Jacob took a long drink. The water was warm and tasted slightly bitter. He let the moisture roll across his tongue and fill the tiny pits of emptiness in his mouth. Over the edge of the bottle he watched Muriel. She was pretty in a cute and wholesome way. Her ponytail bounced jauntily and there were freckles peaking out from the suntan on her cheeks and nose. She looked like the stereotypical girl next door yet somehow she seemed less foreign in the busy marketplace than he felt.
“Jacob,” he introduced himself after a giant swallow. He handed the bottle back and smiled. “I’m from Ohio, here as a research assistant for an economist.”
“Cool.” She leaned back, hugged her knees to her chest and cocked her head to the side. “I’m trying to think of something intelligent to say but it’s tough since I know absolutely nothing about economics.”
“I’m pretty clueless about international public health,” Jacob admitted. “Do you, like, go around inoculating people and weighing babies, that sort of thing?”
Muriel nodded happily.
“And pass out disease prevention literature and organize health clinics.”
“So you’re the ‘save the world’ type.”
Muriel held the bottle up as if giving a toast.
“Oh yeah,” she laughed. “Altruism all the way.

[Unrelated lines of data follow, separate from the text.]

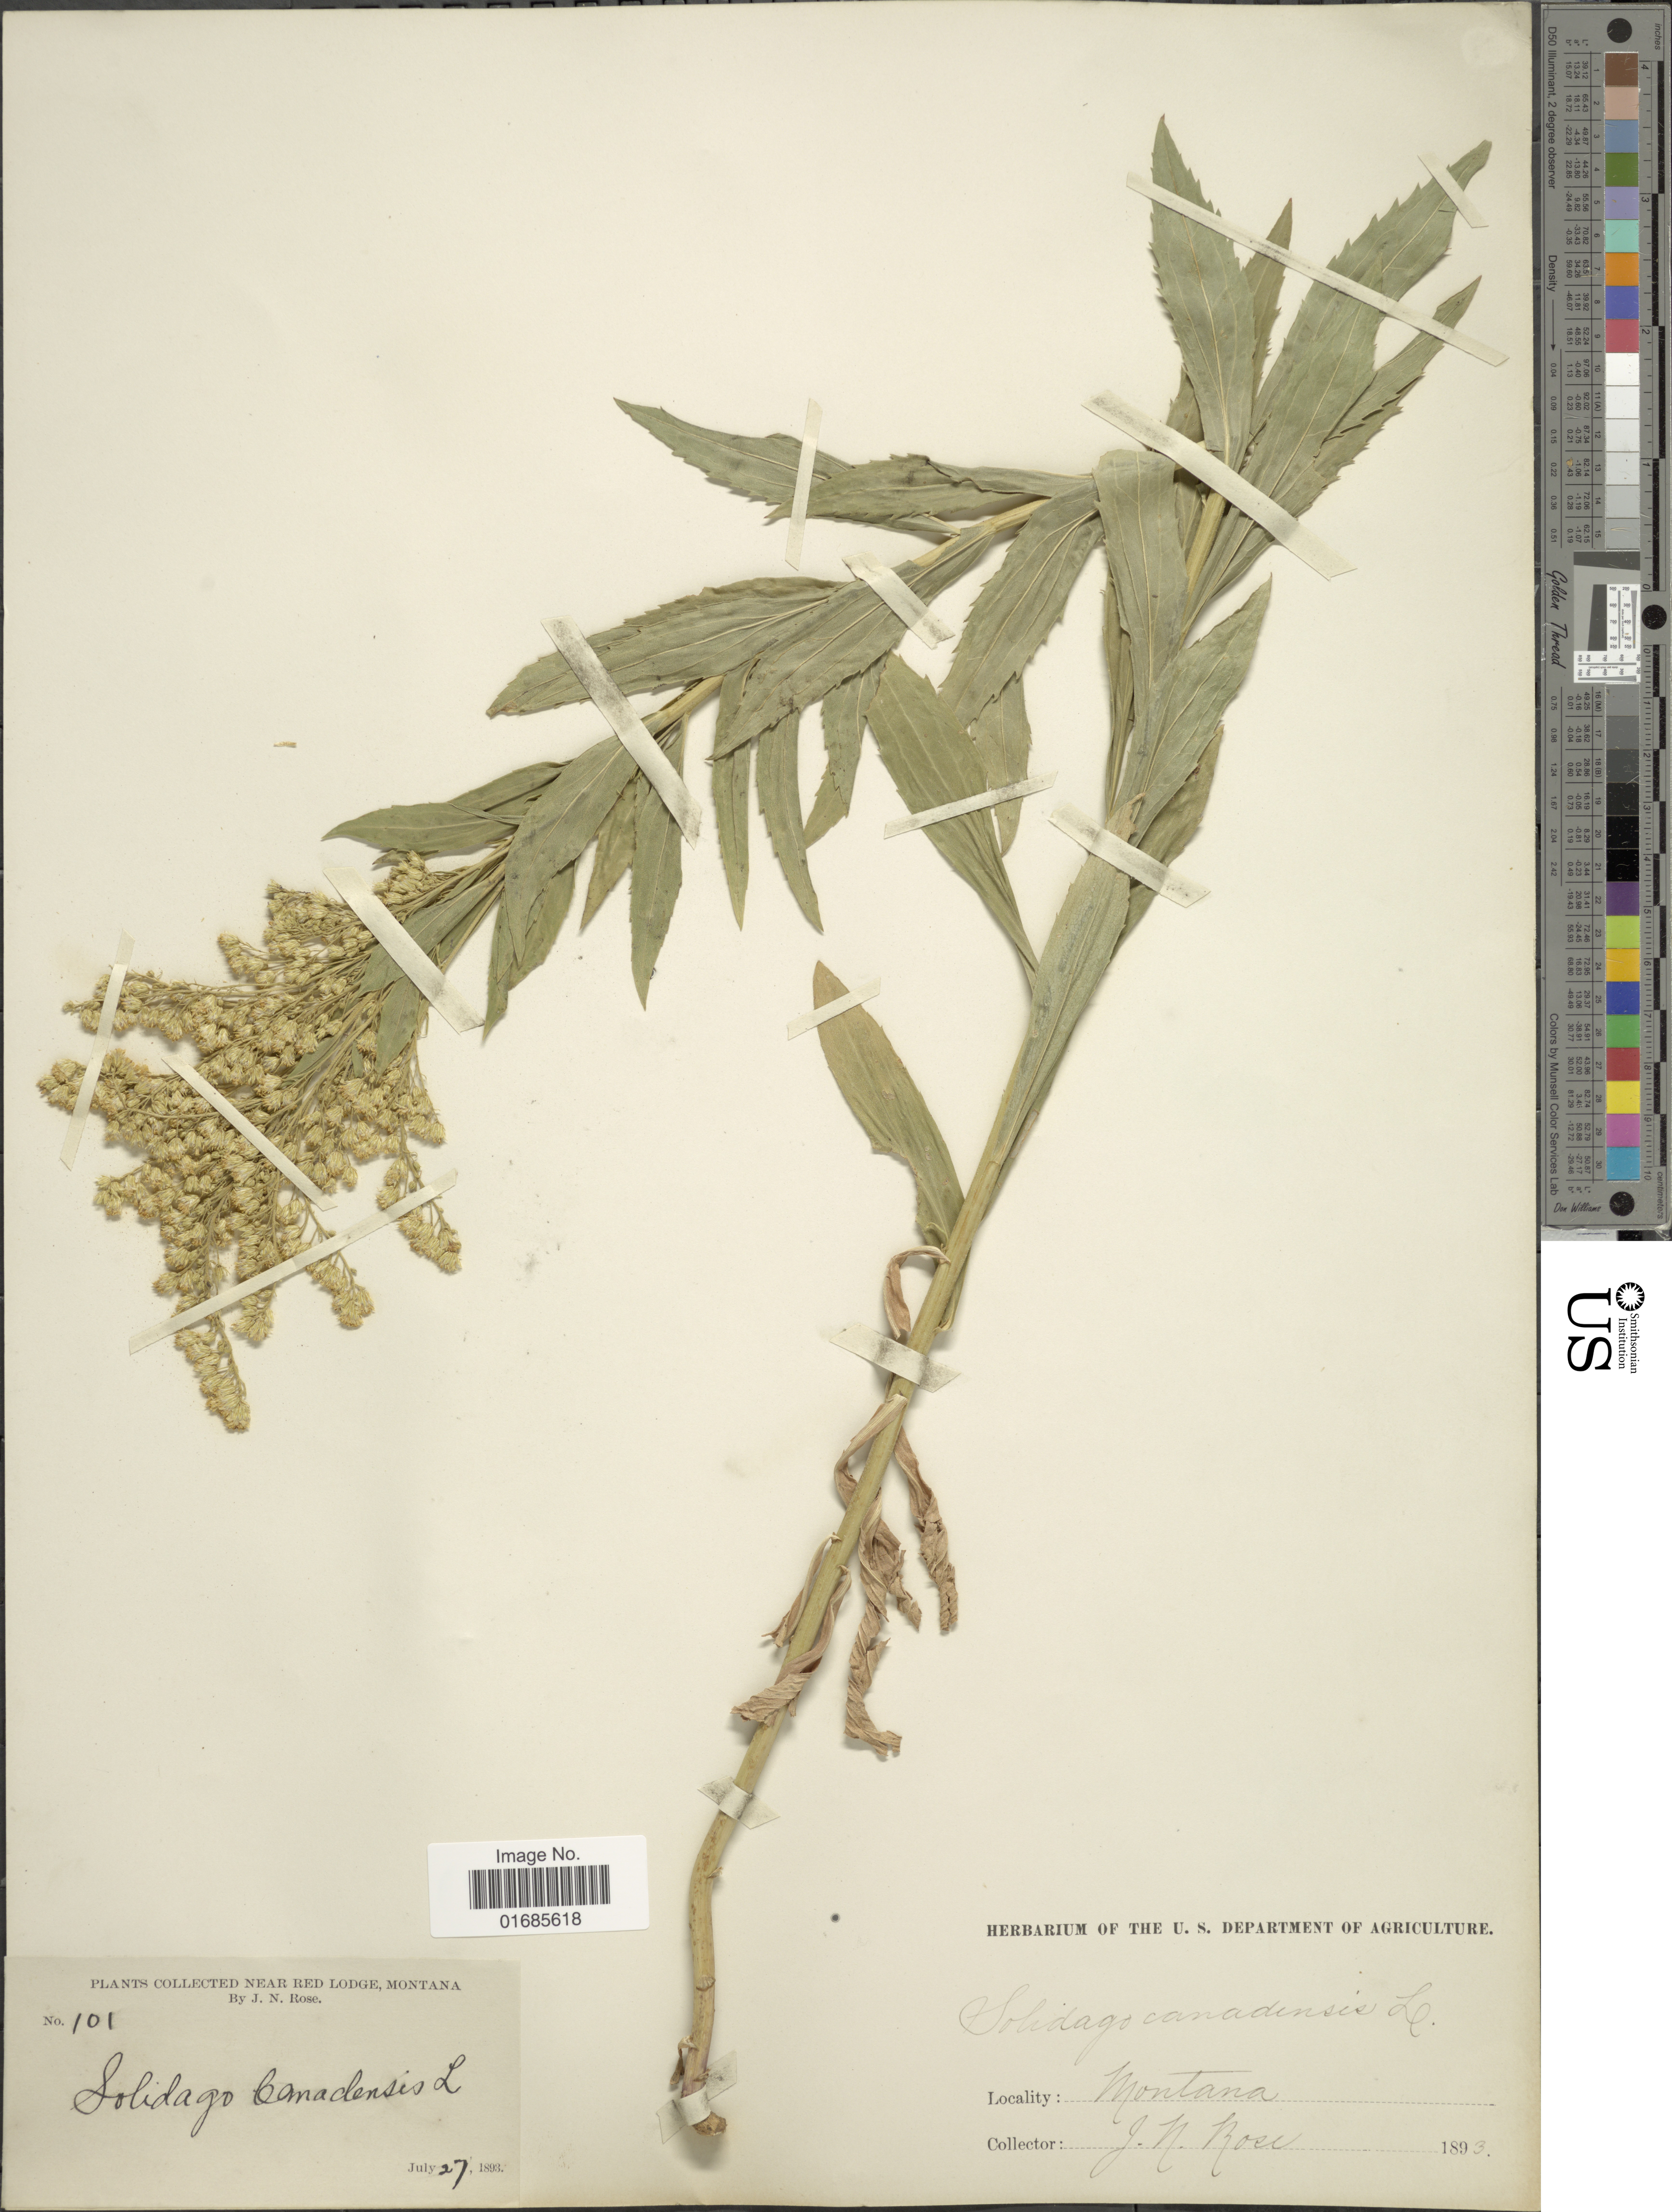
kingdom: Plantae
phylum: Tracheophyta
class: Magnoliopsida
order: Asterales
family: Asteraceae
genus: Solidago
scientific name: Solidago canadensis var. salebrosa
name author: (Piper) M.E. Jones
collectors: J. N. Rose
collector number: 101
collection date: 1893-07-27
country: United States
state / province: Montana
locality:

We won’t mention that it’s all required to hang on to my scholarship and that nine days out of ten I would rather be watching a football game with a plate of buffalo wings on my lap than passing out my ‘STDs and You’ pamphlets.”
Jacob shook his head.
“No. You’re an idealist.”
Muriel punched his shoulder companionably.
“So what are you doing here, Mr. Economics? Are you some corporate stooge, researching ways to sell miracle smake oil to the natives and rob them of their hard-earned nairas?”
“No, nothing like that.” Jacob struggled to think of a way to describe Dr. Bean’s project that was factually correct and noble sounding. “We’re trying to find some of the differences between actual economic practices here and how the government records them.”
“There are discrepancies?”
“Oh yeah.”
“Why does it matter?”
“Well, there are obvious problems with money flow here, but the stance of a lot of officials is that there are no reasons, therefore there can’t be problems. By finding the truth, maybe we can get to the heart of the situation.”
Muriel seemed to look at him with admiration. Jacob felt a little taller. Bethany never asked about what he was doing in Nigeria, he realized. Never once.
“How long are you going to be here?” Muriel asked.
“I don’t know. A few months more. There’s still a lot of work to do.” Jacob didn’t want to tell her about the gambling debt. “What about you?”
Muriel traced the rough lines of the rock with her fingertip.
“At least until the middle of May. That’s when my internship ends, but I might stay and do the tourist thing until school starts in August.”
He had only known her for ten minutes, but Jacob felt that he could talk to Muriel forever. He wanted to learn her thoughts, opinions, hopes and dreams. He wanted to know everything about her. It was a very different feeling than he ever had for Bethany.
He always wanted to tucked Bethany into his arms, stroke her golden hair and promise that everything would be okay. They never had long, soul-searching conversations.
Maybe that was the difference between passion and friendship, Jacob reflected. He loved Bethany, but maybe Muriel would be a good buddy to beat around Nigeria with.